Kategorie: Interview
"Der Mondmann ist ein Immigrant!"
Ein Gespräch mit dem Illustrator und Schriftsteller Tomi Ungerer über die Lehren und den politischen Gehalt des Zeichentrickfilms Der Mondmann, der auf seinem gleichnamigen Buch basiert.
Ein Gespräch mit dem Illustrator und Schriftsteller Tomi Ungerer über die Lehren und den politischen Gehalt des Zeichentrickfilms "Der Mondmann" , der auf seinem gleichnamigen Buch basiert.

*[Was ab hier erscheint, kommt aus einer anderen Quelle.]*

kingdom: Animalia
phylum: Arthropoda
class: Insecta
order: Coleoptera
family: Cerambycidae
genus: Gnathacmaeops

Jean-Thomas Ungerer, genannt Tomi Ungerer, wurde 1931 in Straßburg geboren und wuchs als Sohn einer bekannten Uhrmacherfamilie auf. Mitte der 1950er-Jahre begann er in den USA seine Karriere als Grafiker, Maler, Illustrator und Schriftsteller. Als Autor veröffentlichte er mehr als 140 Bücher für Kinder und Erwachsene, die weltweit in über 28 Sprachen übersetzt wurden. Für seine beliebten Kinderbücher, etwa Die drei Räuber und Der Mondmann, wurde er unter anderem mit dem renommierten Hans Christian Andersen Preis ausgezeichnet. Im Jahr 2000 wurde Tomi Ungerer vom Europarat zum Sonderbotschafter für Jugend und Erziehung ernannt. Tomi Ungerer lebt in Irland und in seiner Geburtsstadt Straßburg.
Herr Ungerer, haben Sie als Kind an den Mann im Mond geglaubt?

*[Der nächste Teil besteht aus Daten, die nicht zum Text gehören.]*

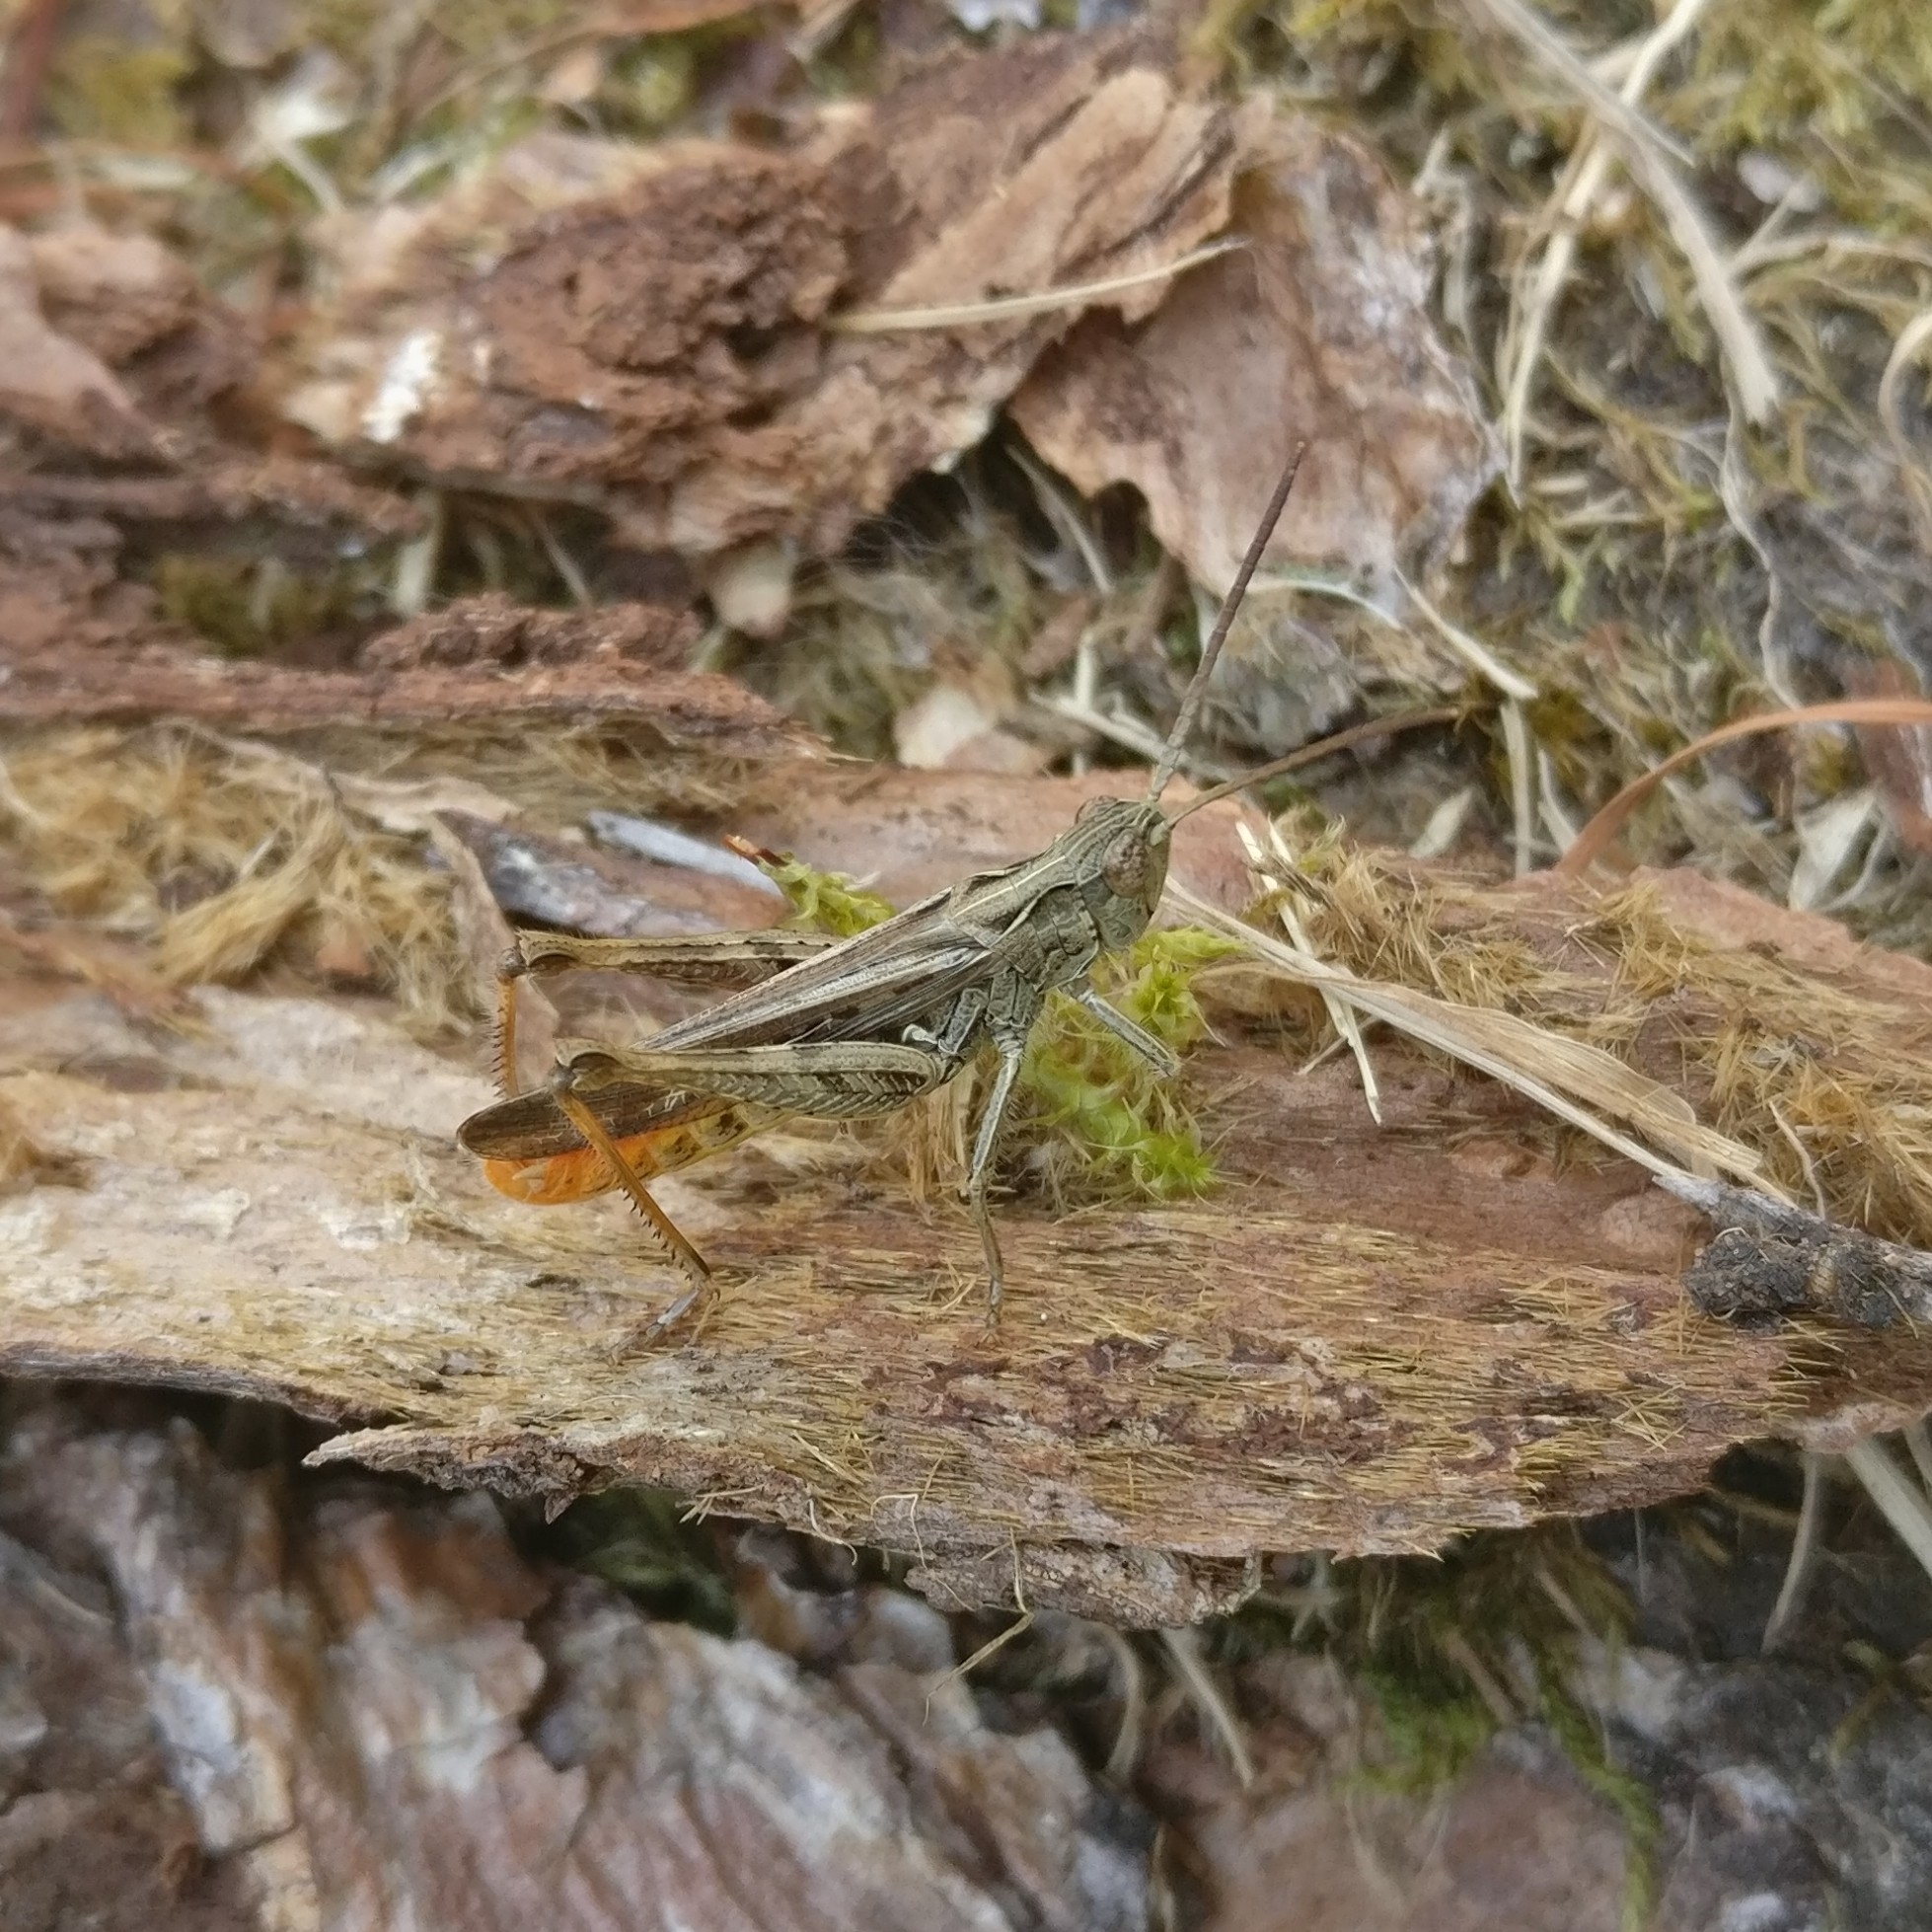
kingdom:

Nein, aber man hat mir davon erzählt. Da gab es Varianten. Die einen sagten zum Beispiel, der Mond sei aus Käse und da müssten die Mäuse hin. Aber ich muss Ihnen sagen: Ich bin sehr, sehr mondsüchtig. Schon als Kind hat mich der Mond unglaublich fasziniert. Das ist ein ganz anderes Licht. Diese Faszination mit dem Mond hat, glaube ich, jedes Kind. Schon die Nacht hat etwas Mysteriöses an sich und dann steht der Mond da oben am Himmel.
Ihr Buch ist 1966 noch vor der Mondlandung erschienen …
Ja, doch bei mir ist das umgekehrt: Da ist es der Mond, der zu uns kommt und nicht wir Menschen, die dort hingehen.
Wie sind Sie damals auf die Idee zum Buch Der Mondmann gekommen?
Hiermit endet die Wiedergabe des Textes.